Personally I do not add water, I do use a mixing paddle on the end of a heavy drill to mix things up throughly though. Some do add water but remember as it dries it shrinks and the more water you add the more coats you will have to do.

MarkV
 
   / Drywall surface - repair or replace? #13  
I've done a skim coat over top for a wall that had wallpaper removed. Then just lightly sand.
 
   / Drywall surface - repair or replace? #14  
We are doing this at work all the time. It is a hotel and we are always stripping off old wallpaper, no matter how gently you pull sometimes some of the drywall paper comes off too. We just skim coat it over, sand it smooth, and then seal it with a paint primer.

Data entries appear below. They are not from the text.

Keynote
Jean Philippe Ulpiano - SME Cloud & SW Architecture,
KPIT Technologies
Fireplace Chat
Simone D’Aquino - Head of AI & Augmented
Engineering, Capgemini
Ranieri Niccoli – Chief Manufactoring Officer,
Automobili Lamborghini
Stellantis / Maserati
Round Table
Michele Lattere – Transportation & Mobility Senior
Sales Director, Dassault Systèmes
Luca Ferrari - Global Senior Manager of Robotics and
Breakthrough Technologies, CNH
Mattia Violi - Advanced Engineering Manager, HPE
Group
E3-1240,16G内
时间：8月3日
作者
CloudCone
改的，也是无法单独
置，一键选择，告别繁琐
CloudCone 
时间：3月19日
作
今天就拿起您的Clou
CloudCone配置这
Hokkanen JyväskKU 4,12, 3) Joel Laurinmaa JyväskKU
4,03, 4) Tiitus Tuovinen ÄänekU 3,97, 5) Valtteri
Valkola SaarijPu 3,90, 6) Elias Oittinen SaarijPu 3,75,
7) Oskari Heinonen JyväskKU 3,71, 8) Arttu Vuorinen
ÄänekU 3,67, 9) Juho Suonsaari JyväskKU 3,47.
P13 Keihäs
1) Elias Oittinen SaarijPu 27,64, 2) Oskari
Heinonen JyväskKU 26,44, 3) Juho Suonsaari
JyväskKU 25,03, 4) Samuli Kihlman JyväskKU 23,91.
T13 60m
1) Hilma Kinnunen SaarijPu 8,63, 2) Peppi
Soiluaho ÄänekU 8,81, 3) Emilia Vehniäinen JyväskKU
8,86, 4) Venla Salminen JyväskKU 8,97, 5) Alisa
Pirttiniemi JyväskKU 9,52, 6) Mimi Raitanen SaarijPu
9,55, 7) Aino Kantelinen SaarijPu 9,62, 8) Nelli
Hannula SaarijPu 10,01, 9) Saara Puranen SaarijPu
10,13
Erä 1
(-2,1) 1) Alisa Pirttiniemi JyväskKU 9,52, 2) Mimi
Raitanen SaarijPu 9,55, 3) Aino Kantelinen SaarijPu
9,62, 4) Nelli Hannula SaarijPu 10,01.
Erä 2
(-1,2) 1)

The surface s then good to go for either new wallpaper or paint.
Like you, I add a touch of water to the drywall mud, it makes it easier to work with and forces me to put down thinner coats.
 
   / Drywall surface - repair or replace? #15  
It really depends on how big of an area and the degree of damage to the existing walls. I try to keep what's up there and patch it if I think that's the faster way to fix the wall. I know that if I put in new sheetrock, I have to feather all the edges and build it up to blend it to the exisisting wall, and that's three days drying time.

For the really bad areas, or if you want the best results possible, prime the exposed gypsum with a good quality primer. I like Zinsser 123 for sheetrock. It soaks in and locks it all together. Then it gives you a solid base to work from when adding your mud. I buy the lightweight stuff in the box with the blue trim. It sands the easiest.

I mix a cup of water into the box. I prefer box over buckets. It's cheaper and easier to work with. I never save any left over mud because it starts to smell bad fairly quickly and it's cheap enough to always buy new for each job. First coat is just to seal the tape and start the build up. Second coat gives me the level that I want. I sand after the second coat so I know where to work the third, and hopefully, last coat. Then I sand the third coat and texture.

The best sand paper is at Home Depot. I like the most aggressive paper I can find, and I like to change sheets as soon as I have to start putting effort into the sanding.

Be sure to use a straight edge, or 6 ft level to see where the high and low spots are. Use a pensil to mark those areas so you don't forget where they are.

Same thing with new sheetrock, except be sure to cut out the texture and a layer of paper on the existing wall so that when you put your tape down, it will be flush with what is already there. I only use fiberglass tape.